Saa3-flox Mouse

Saa3, a member of the serum amyloid A (SAA) apolipoprotein family, is primarily expressed in macrophages. It functions as a pro-inflammatory cytokine and is involved in various biological processes and diseases. Saa3 can regulate lipid metabolism, influence macrophage differentiation, and participate in inflammatory and fibrotic pathways [1,2]. Genetic models, such as gene knockout (KO) mouse models, are valuable for studying its functions.
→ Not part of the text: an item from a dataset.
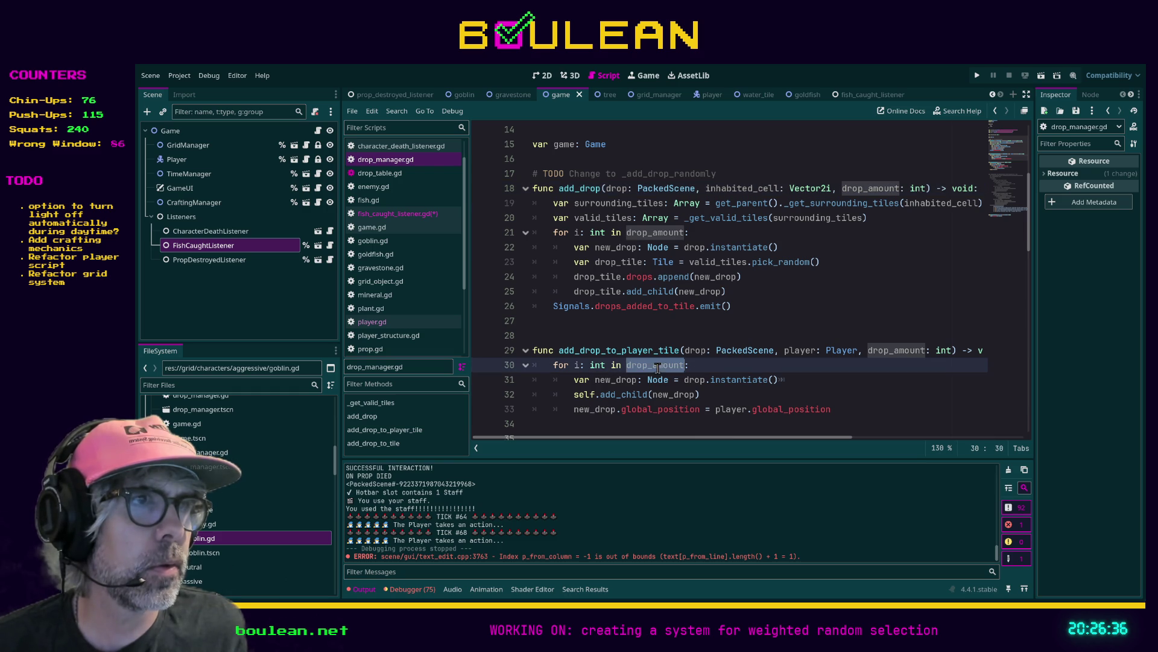
pyautogui.write('drop.dro')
In SAKI, Saa3 promotes pro-inflammatory macrophage differentiation, with Saa3hi Ccl2hi monocyte-derived infiltrated macrophages fostering inflammation and interacting with renal cells, suggesting it may be a predictive marker [1]. In Tsc1Dmp1 mice, genetic depletion of Tsc1 in osteocytes/osteoblasts leads to upregulation of Saa3, which binds to TLR4 on hepatocytes, phosphorylates c-Jun, and suppresses Cyp7a1 expression, resulting in cholesterol metabolic dysregulation. Ablation of Saa3 prevents CYP7A1 reduction in the liver and cholesterol elevation in the serum [2]. In the DSS-induced IBD mouse model, SAA3-deficient mice exhibit more severe intestinal fibrosis as SAA3 genetic disruption in fibroblasts enhances cell activation to myofibroblasts through the HSPB1/NF-κB/TGF-β1/Smads signaling cascade [3].

In summary, Saa3 is crucial in inflammation, lipid metabolism, and fibrosis. KO mouse models have revealed its role in sepsis-induced AKI, cholesterol metabolism, and intestinal fibrosis, providing insights into potential therapeutic strategies for related diseases.